金融業界に照準を合わせる日本オラクル

日本オラクルはOracleが買収したPeopleSoftやSiebel、そのほかのアプリケーションやテクノロジーを最大限に生かすことで、今後金融業界向け取り組みをさらに強化することを明らかにした。

» 2006年04月06日 18時53分 公開
[怒賀新也,ITmedia]

 日本オラクルは4月6日、記者向けのブリーフィングを行い、Oracleが買収したPeopleSoftやSiebel、そのほかのアプリケーションやテクノロジーを最大限に生かすことで、今後金融業界向け取り組みをさらに強化することを明らかにした。

 「SAPはERPで確かに不動の1位だが、金融に限ってみればオラクルの方が強い」と自信を見せる同社。今後は、買収で獲得したテクノロジーやノウハウを生かして、同業界での存在感をさらに高めていく考えだ。

 同社が金融業界向けの取り組みを始めたのは早く、1998年に「銀行ERP研究会」を立ち上げたところにまでさかのぼる。ラウンドテーブル形式でいろいろな銀行やIT企業が集まり、銀行業務における情報系システムの在り方について議論が交わされたという。当時としては非常に珍しい会だった。

 同社は「こうした取り組みをしたことが金融業界でOracleが成功した理由」と話す。その後、2000年には銀行ERPの製品化、2001年には総合収益リスク管理、2002年にバランストスコアカード、2003年にリレーションシップバンキング、2004年に決算早期化支援などのソリューションを開発し、2005年8月にはコアバンキングに参入した。

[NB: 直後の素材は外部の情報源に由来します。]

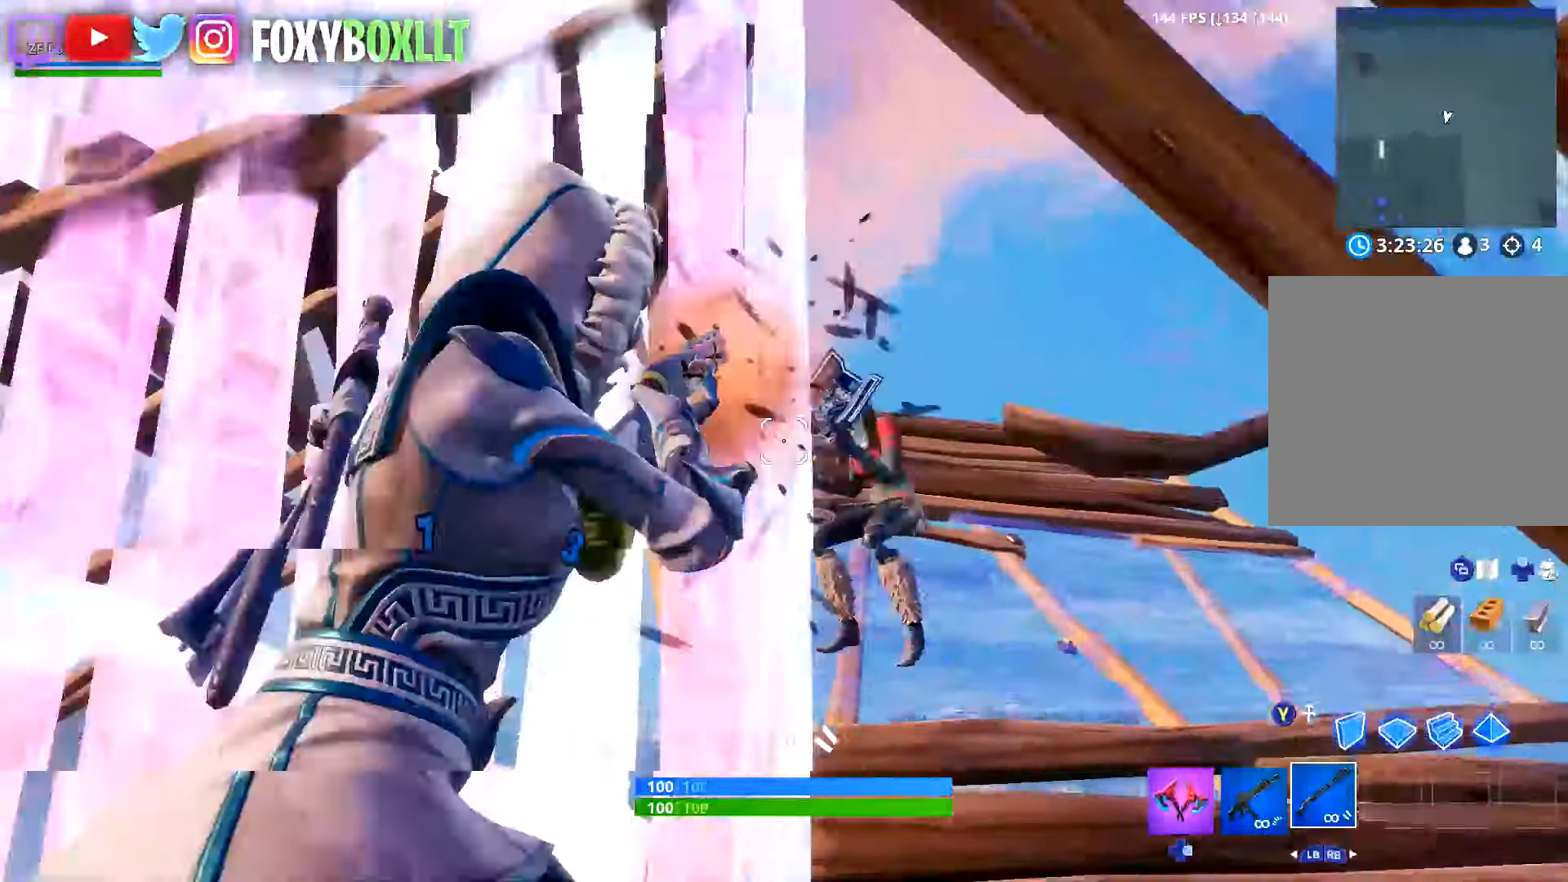
{"buttons": [], "left_stick": "left", "right_stick": "center", "button_events": [[284, "R2", "down"], [300, "L2", "down"], [417, "R2", "up"], [450, "L2", "up"]]}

 2005年も「総合収益リスク管理」「新BIS規制対応」「保険向けグローバル経営管理」「Accounting STP(仕訳作成エンジンを活用した財務会計ソリューション)」など、金融業務向けのソリューション開発に力を入れた。

ソリューションの核となる技術

 同社は最近の買収戦略について、2005年1月のPeopleSoft、セキュリティ強化のためのID管理の技術を持つOblix、取引データへの常時アクセスと瞬時の応答を可能にする技術を持つTimesTen、43%の株式を取得したi-Flex、さらに、2月にはSiebelの買収を完了させたことについて触れた。そうした新たな技術をFusionミドルウェア上で統合させることで、将来にわたって先進的なアプリケーションを「Fusion Application」として開発、提供していくのが同社の戦略となる。もちろん、買収先企業の顧客ベースを取り込んでいくことも目的の柱の1つとなっている。

 こうした買収企業の中で金融業界へのソリューション提供と密接に絡んでいるのが、インドのソフトウェアベンダーであるi-Flexだ。同社が提供する銀行向け勘定系パッケージ「FLEXCUBE」は、新生銀行、Citibankなどですでに稼働しており、他のシステムと比較して低コストで導入できることがメリットという。Oracleはi-flex製品を金融業向けソリューションの柱として位置付け、拡大していく考えだ。